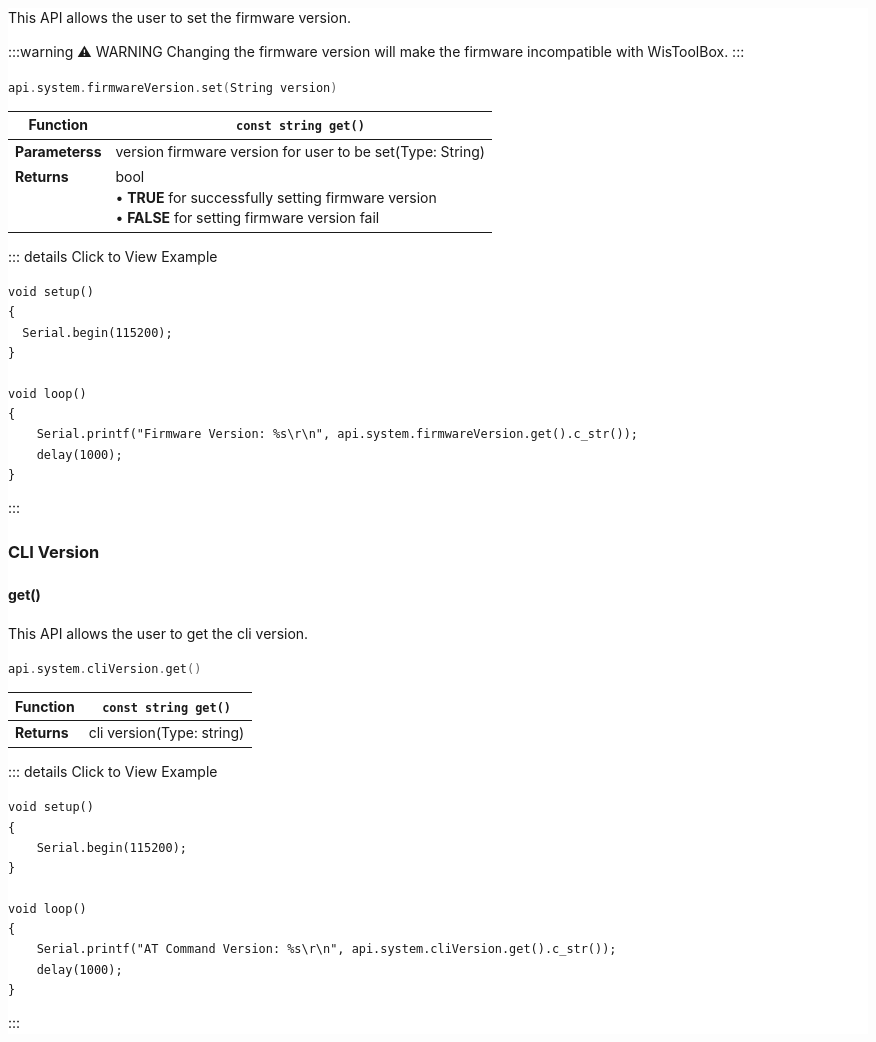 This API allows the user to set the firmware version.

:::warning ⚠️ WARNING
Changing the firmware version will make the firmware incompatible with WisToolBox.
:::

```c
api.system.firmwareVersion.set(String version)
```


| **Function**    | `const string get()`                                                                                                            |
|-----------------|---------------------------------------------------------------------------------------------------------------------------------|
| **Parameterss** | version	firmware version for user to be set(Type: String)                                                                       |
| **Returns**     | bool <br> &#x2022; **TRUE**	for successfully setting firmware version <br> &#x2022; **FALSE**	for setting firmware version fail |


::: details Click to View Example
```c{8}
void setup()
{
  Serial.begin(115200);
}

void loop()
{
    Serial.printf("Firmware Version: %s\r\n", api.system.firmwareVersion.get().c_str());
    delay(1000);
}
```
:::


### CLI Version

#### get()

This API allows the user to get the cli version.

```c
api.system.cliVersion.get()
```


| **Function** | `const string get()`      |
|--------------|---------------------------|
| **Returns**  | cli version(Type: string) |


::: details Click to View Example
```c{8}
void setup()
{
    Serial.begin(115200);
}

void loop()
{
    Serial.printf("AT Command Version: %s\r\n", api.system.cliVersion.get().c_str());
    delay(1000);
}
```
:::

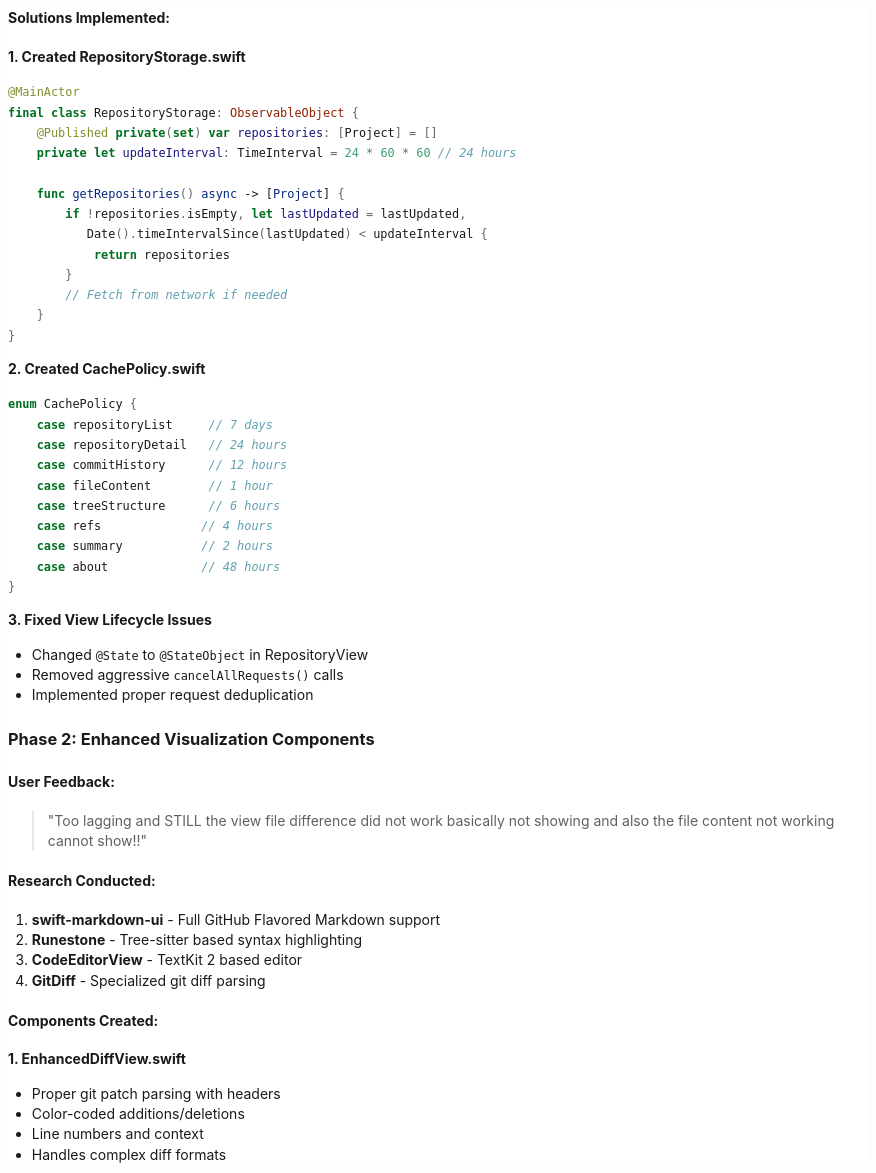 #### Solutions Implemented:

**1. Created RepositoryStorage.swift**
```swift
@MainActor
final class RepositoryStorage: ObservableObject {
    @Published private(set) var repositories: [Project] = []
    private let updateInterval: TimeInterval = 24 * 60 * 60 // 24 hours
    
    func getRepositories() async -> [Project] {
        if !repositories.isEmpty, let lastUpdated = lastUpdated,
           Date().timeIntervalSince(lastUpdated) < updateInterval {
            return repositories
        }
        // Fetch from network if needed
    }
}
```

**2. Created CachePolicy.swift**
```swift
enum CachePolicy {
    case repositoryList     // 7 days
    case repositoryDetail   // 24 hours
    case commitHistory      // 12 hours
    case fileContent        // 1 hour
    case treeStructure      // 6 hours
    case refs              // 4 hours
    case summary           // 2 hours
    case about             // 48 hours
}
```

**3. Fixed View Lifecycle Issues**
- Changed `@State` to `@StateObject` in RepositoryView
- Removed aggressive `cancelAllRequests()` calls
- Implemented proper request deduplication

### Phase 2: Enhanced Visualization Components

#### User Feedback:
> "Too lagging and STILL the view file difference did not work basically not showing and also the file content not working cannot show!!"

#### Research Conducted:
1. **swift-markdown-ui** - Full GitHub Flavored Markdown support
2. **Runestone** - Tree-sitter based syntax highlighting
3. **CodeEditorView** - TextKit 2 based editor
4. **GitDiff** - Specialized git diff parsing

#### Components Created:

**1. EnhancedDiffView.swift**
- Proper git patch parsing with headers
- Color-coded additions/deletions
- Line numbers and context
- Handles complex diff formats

▸ WHAT IS BEING ASKED: Reproduce every line above as written, skipping pictures.

▸ ANSWER FOR THIS EXERCISE:
 This API allows the user to set the firmware version.

:::warning ⚠️ WARNING
Changing the firmware version will make the firmware incompatible with WisToolBox.
:::

```c
api.system.firmwareVersion.set(String version)
```


| **Function**    | `const string get()`                                                                                                            |
|-----------------|---------------------------------------------------------------------------------------------------------------------------------|
| **Parameterss** | version	firmware version for user to be set(Type: String)                                                                       |
| **Returns**     | bool <br> &#x2022; **TRUE**	for successfully setting firmware version <br> &#x2022; **FALSE**	for setting firmware version fail |


::: details Click to View Example
```c{8}
void setup()
{
  Serial.begin(115200);
}

void loop()
{
    Serial.printf("Firmware Version: %s\r\n", api.system.firmwareVersion.get().c_str());
    delay(1000);
}
```
:::


### CLI Version

#### get()

This API allows the user to get the cli version.

```c
api.system.cliVersion.get()
```


| **Function** | `const string get()`      |
|--------------|---------------------------|
| **Returns**  | cli version(Type: string) |


::: details Click to View Example
```c{8}
void setup()
{
    Serial.begin(115200);
}

void loop()
{
    Serial.printf("AT Command Version: %s\r\n", api.system.cliVersion.get().c_str());
    delay(1000);
}
```
:::

 #### Solutions Implemented:

**1. Created RepositoryStorage.swift**
```swift
@MainActor
final class RepositoryStorage: ObservableObject {
    @Published private(set) var repositories: [Project] = []
    private let updateInterval: TimeInterval = 24 * 60 * 60 // 24 hours
    
    func getRepositories() async -> [Project] {
        if !repositories.isEmpty, let lastUpdated = lastUpdated,
           Date().timeIntervalSince(lastUpdated) < updateInterval {
            return repositories
        }
        // Fetch from network if needed
    }
}
```

**2. Created CachePolicy.swift**
```swift
enum CachePolicy {
    case repositoryList     // 7 days
    case repositoryDetail   // 24 hours
    case commitHistory      // 12 hours
    case fileContent        // 1 hour
    case treeStructure      // 6 hours
    case refs              // 4 hours
    case summary           // 2 hours
    case about             // 48 hours
}
```

**3. Fixed View Lifecycle Issues**
- Changed `@State` to `@StateObject` in RepositoryView
- Removed aggressive `cancelAllRequests()` calls
- Implemented proper request deduplication

### Phase 2: Enhanced Visualization Components

#### User Feedback:
> "Too lagging and STILL the view file difference did not work basically not showing and also the file content not working cannot show!!"

#### Research Conducted:
1. **swift-markdown-ui** - Full GitHub Flavored Markdown support
2. **Runestone** - Tree-sitter based syntax highlighting
3. **CodeEditorView** - TextKit 2 based editor
4. **GitDiff** - Specialized git diff parsing

#### Components Created:

**1. EnhancedDiffView.swift**
- Proper git patch parsing with headers
- Color-coded additions/deletions
- Line numbers and context
- Handles complex diff formats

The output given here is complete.